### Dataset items
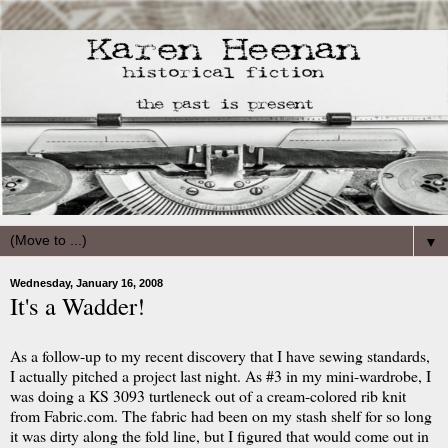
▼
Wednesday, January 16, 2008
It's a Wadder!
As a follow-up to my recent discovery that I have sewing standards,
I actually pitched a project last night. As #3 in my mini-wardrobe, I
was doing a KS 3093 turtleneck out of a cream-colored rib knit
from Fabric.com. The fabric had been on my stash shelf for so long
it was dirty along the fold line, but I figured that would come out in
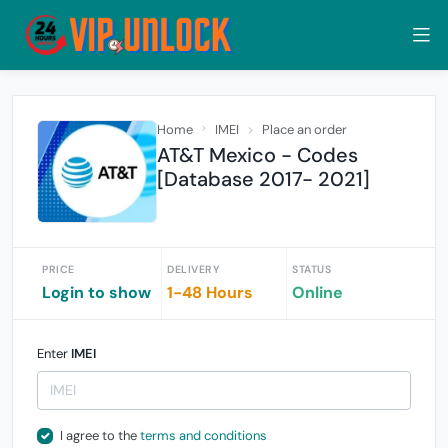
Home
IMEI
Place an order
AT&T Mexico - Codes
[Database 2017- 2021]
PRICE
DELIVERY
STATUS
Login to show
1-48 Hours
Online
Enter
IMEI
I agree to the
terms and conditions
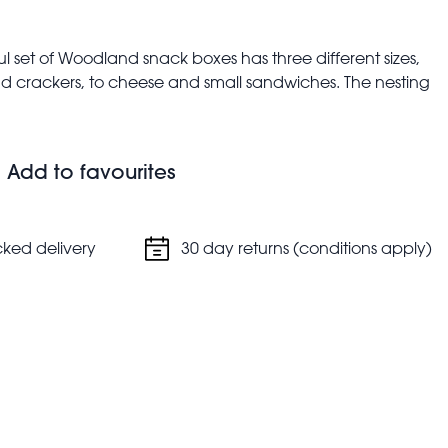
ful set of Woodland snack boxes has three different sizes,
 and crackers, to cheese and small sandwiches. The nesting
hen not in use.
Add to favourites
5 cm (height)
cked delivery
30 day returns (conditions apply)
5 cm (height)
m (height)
---
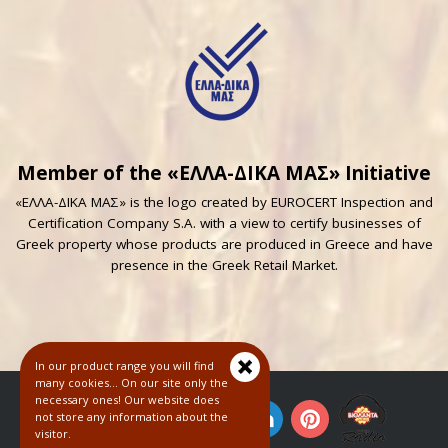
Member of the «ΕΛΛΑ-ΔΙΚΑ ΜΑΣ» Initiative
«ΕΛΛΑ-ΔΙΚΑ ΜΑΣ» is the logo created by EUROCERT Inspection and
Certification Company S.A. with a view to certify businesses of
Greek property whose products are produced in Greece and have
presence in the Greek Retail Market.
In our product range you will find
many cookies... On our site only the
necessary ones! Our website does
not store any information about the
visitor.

### Exercise instructions
List every line in the rows above that contains the string "ΕΛΛΑ".

### Reply to the exercise
Member of the «ΕΛΛΑ-ΔΙΚΑ ΜΑΣ» Initiative
«ΕΛΛΑ-ΔΙΚΑ ΜΑΣ» is the logo created by EUROCERT Inspection and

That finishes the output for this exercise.